■ WORK REQUEST ■
Lift out, unaltered, the lines of the material below between the line holding "thumb mcp: (53, 130)" and the line holding "ring mcp: (153, 75)", counting both.

■ GIVEN DATA ■
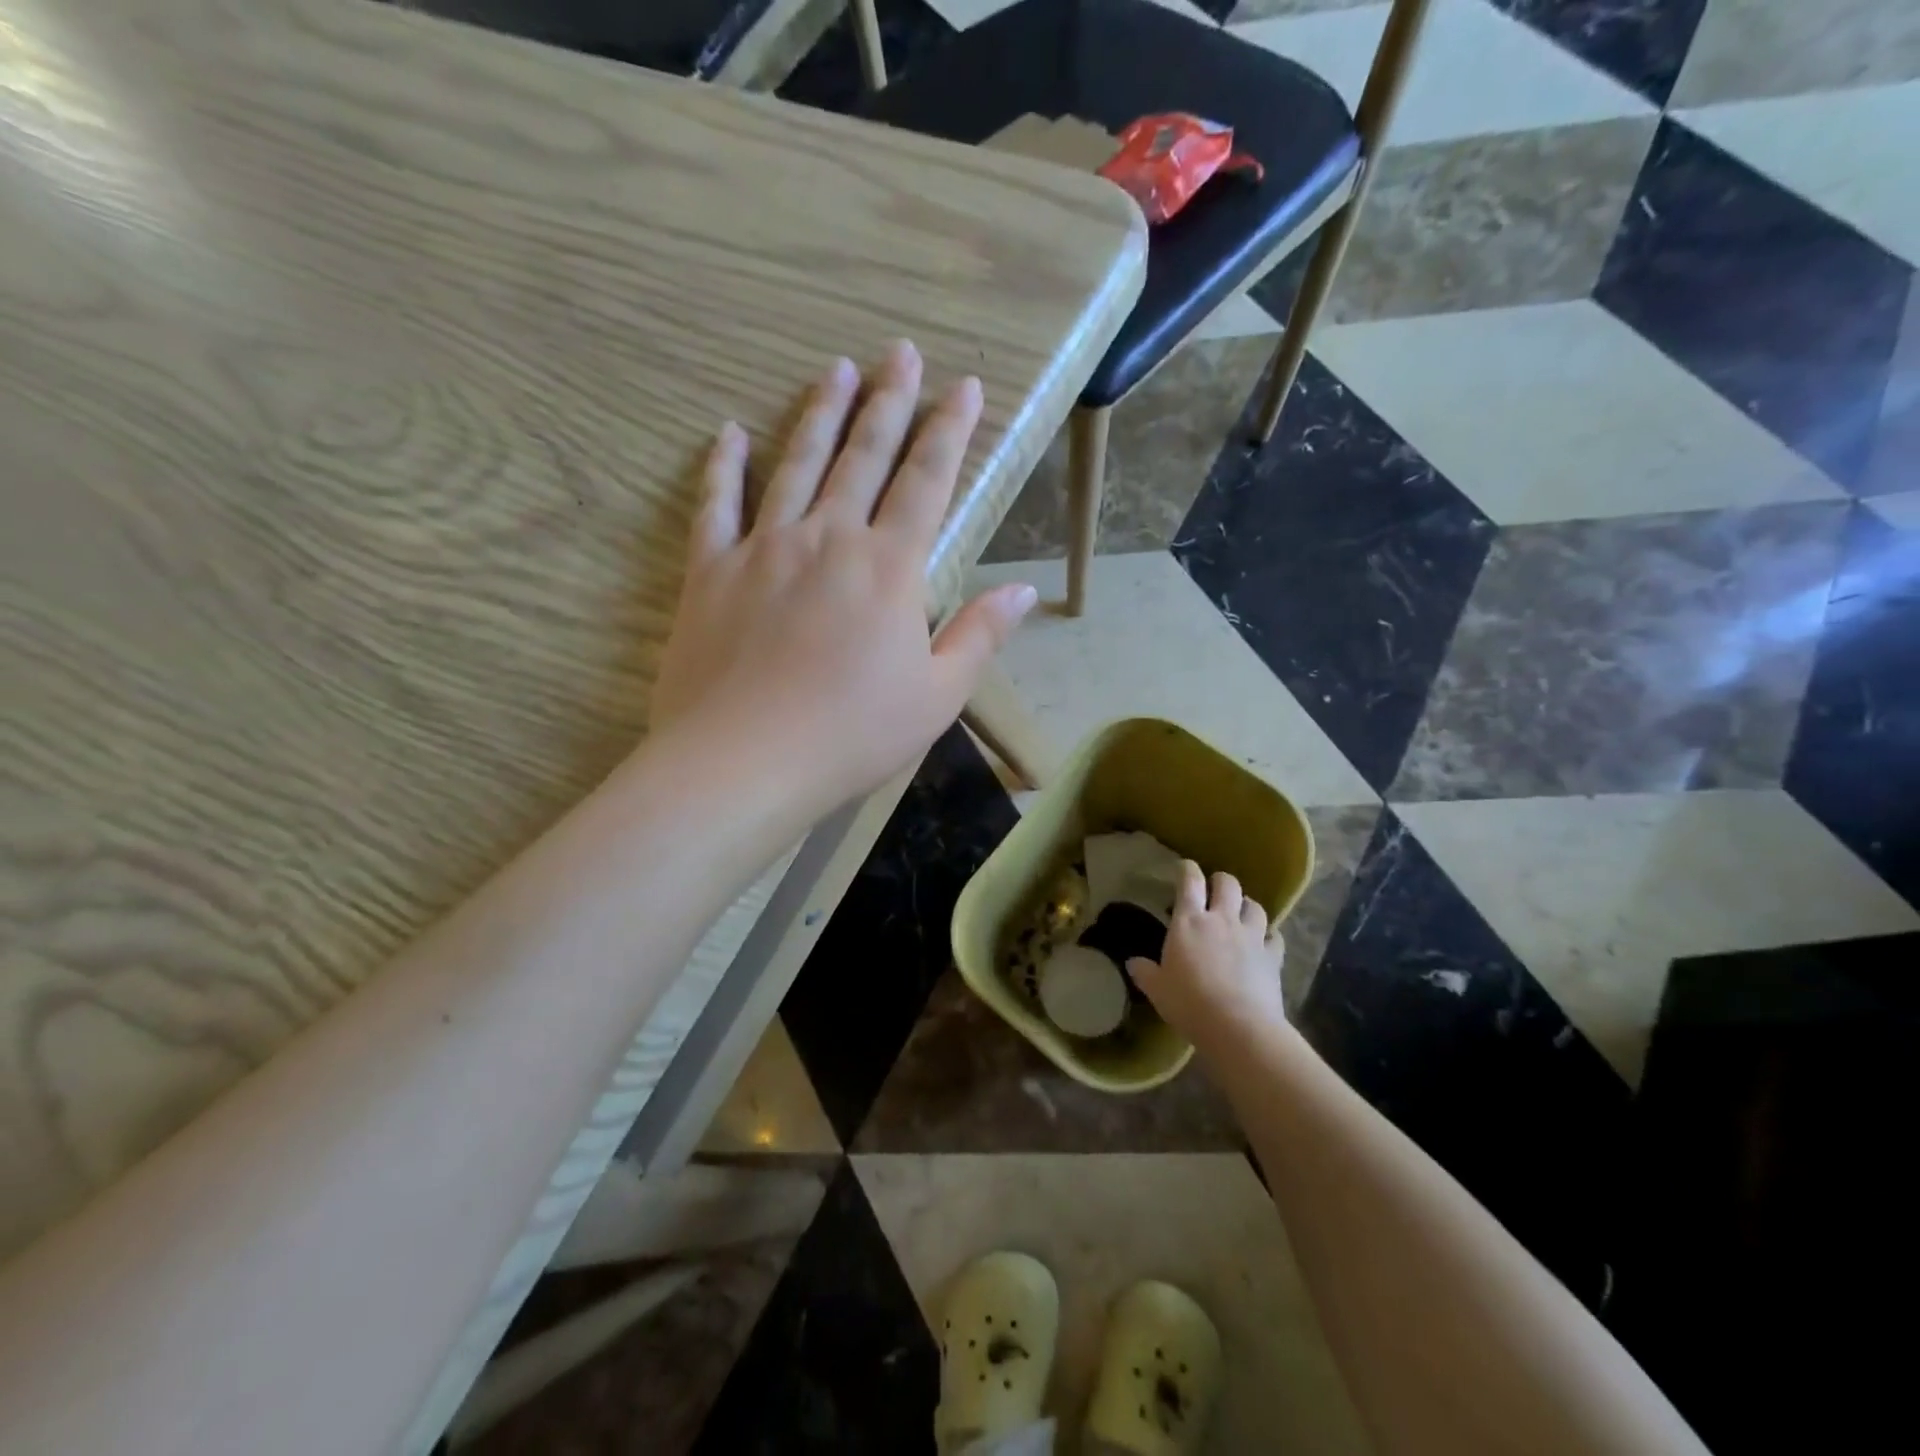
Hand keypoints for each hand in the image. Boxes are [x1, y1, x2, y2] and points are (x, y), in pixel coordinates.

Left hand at [651, 341, 1037, 814]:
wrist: (743, 763)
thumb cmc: (852, 736)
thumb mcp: (936, 697)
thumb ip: (979, 636)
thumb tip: (1023, 590)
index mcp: (888, 568)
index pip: (928, 481)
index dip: (950, 431)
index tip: (964, 386)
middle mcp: (828, 538)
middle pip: (863, 456)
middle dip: (888, 401)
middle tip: (899, 351)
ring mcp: (764, 548)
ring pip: (796, 463)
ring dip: (819, 413)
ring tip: (835, 369)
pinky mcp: (711, 571)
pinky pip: (717, 505)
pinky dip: (724, 466)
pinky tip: (731, 433)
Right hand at [1129, 863, 1287, 1049]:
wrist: (1239, 1028)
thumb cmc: (1190, 1003)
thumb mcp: (1157, 990)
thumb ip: (1145, 972)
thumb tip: (1132, 963)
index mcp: (1189, 921)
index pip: (1190, 881)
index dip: (1187, 869)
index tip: (1184, 867)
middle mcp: (1222, 920)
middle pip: (1228, 884)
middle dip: (1220, 881)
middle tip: (1214, 891)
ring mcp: (1251, 936)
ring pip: (1255, 905)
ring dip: (1247, 905)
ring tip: (1240, 913)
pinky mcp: (1273, 957)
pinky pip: (1275, 936)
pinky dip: (1269, 935)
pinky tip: (1264, 942)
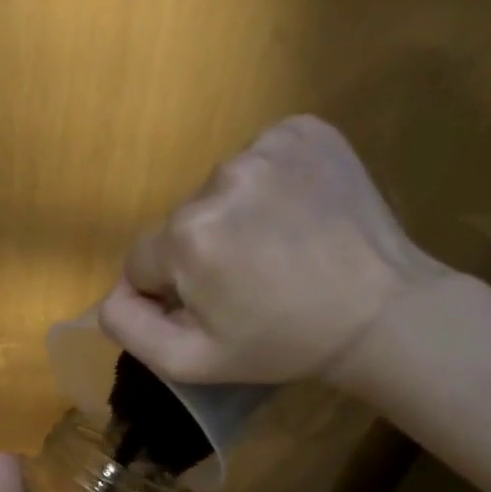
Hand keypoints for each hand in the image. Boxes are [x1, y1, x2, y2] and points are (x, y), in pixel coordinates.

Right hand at [99, 115, 451, 388]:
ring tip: (278, 248)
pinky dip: (268, 184)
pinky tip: (296, 214)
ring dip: (235, 217)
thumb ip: (129, 328)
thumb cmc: (280, 344)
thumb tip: (110, 294)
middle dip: (201, 252)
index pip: (142, 261)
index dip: (170, 290)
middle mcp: (218, 179)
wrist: (380, 312)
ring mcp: (266, 147)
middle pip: (180, 223)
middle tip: (249, 282)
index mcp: (187, 236)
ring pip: (218, 190)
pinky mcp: (304, 130)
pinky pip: (259, 157)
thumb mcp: (190, 361)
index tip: (212, 306)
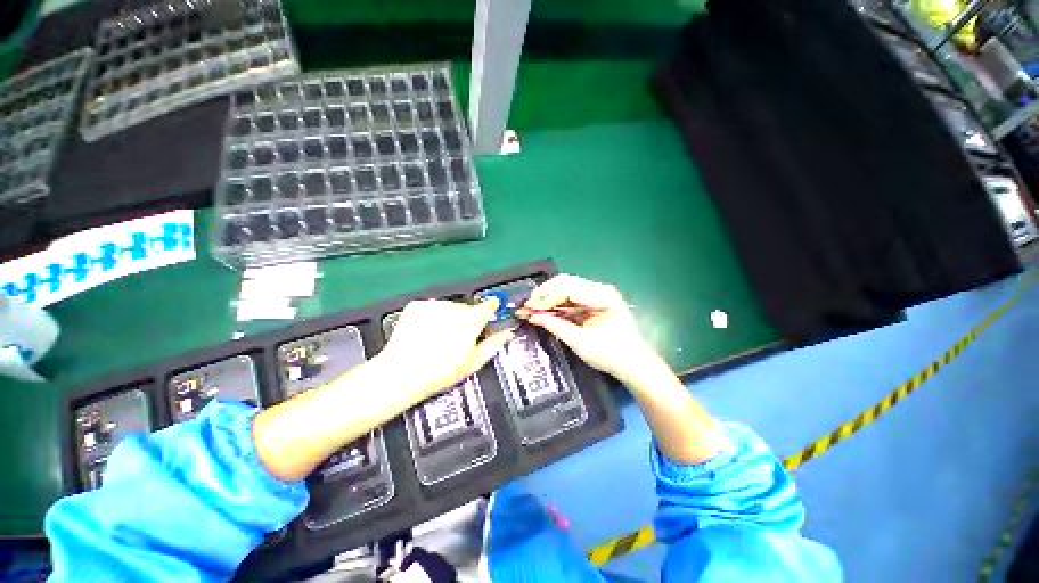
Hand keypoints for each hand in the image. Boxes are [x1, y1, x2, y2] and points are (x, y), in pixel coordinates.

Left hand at [376, 298, 512, 400]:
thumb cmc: (439, 372)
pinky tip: (426, 333)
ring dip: (449, 318)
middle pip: (468, 309)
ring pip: (449, 308)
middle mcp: (455, 308)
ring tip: (439, 339)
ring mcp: (435, 305)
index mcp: (472, 320)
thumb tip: (507, 334)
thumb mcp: (473, 363)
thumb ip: (494, 344)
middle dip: (467, 320)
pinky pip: (431, 308)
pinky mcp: (417, 306)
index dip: (492, 308)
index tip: (492, 310)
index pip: (489, 305)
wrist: (402, 373)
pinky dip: (431, 317)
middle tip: (459, 340)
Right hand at [518, 274, 656, 383]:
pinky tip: (546, 312)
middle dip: (544, 294)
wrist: (636, 365)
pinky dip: (557, 305)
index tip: (528, 310)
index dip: (545, 298)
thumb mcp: (580, 342)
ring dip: (549, 299)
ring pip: (566, 288)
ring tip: (532, 309)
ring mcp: (598, 294)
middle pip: (565, 283)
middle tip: (527, 307)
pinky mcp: (595, 302)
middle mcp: (600, 289)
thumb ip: (555, 326)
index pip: (566, 288)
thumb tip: (532, 317)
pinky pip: (571, 298)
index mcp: (601, 296)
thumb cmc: (611, 355)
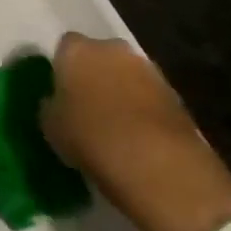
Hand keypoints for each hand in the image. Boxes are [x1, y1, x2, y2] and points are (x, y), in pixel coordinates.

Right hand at [41, 32, 230, 230]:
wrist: (171, 181)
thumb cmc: (100, 148)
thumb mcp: (53, 130)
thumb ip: (51, 109)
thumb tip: (56, 105)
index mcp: (81, 52)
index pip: (63, 49)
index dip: (59, 72)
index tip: (57, 98)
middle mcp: (118, 52)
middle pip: (96, 59)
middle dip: (90, 79)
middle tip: (81, 112)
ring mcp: (153, 75)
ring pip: (123, 78)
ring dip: (117, 96)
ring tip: (110, 132)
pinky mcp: (179, 102)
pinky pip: (147, 100)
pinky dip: (140, 115)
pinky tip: (135, 143)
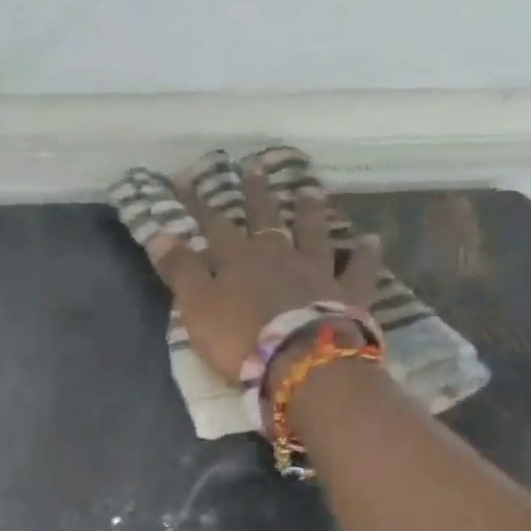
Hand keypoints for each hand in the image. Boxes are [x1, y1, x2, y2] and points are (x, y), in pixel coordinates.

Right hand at [153, 161, 381, 382]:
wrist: (301, 363)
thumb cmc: (240, 338)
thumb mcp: (196, 307)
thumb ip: (180, 270)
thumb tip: (158, 232)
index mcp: (238, 259)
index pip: (212, 224)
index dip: (196, 203)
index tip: (184, 179)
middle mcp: (278, 256)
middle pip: (266, 219)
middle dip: (257, 195)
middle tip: (256, 168)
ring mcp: (316, 272)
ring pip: (313, 234)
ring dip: (311, 212)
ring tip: (311, 189)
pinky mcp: (348, 295)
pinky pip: (358, 269)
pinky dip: (365, 254)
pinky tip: (371, 239)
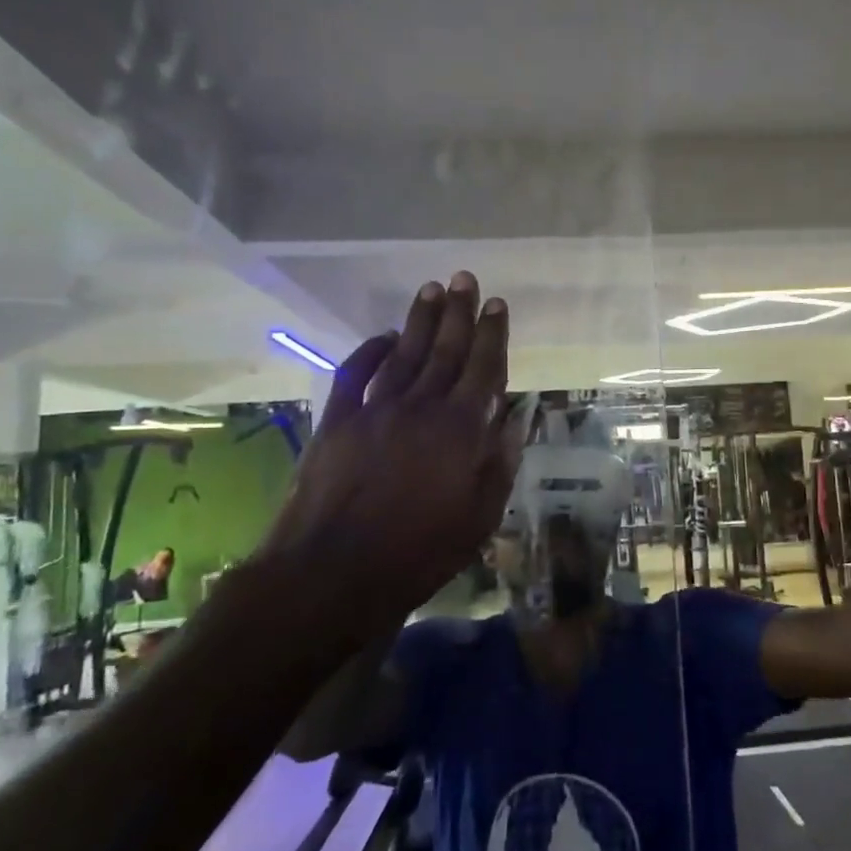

■ PROBLEM SOLUTION ■
thumb mcp: (53, 130)
thumb ip: (51, 109)
thumb tip: (56, 105)
index mcp: (81, 52)
index pip: (63, 49)
index dip: (59, 72)
index tip: (57, 98)
middle mcp: (118, 52)
middle pip: (96, 59)
middle dip: (90, 79)
middle tip: (81, 112)
ring mcp: (153, 75)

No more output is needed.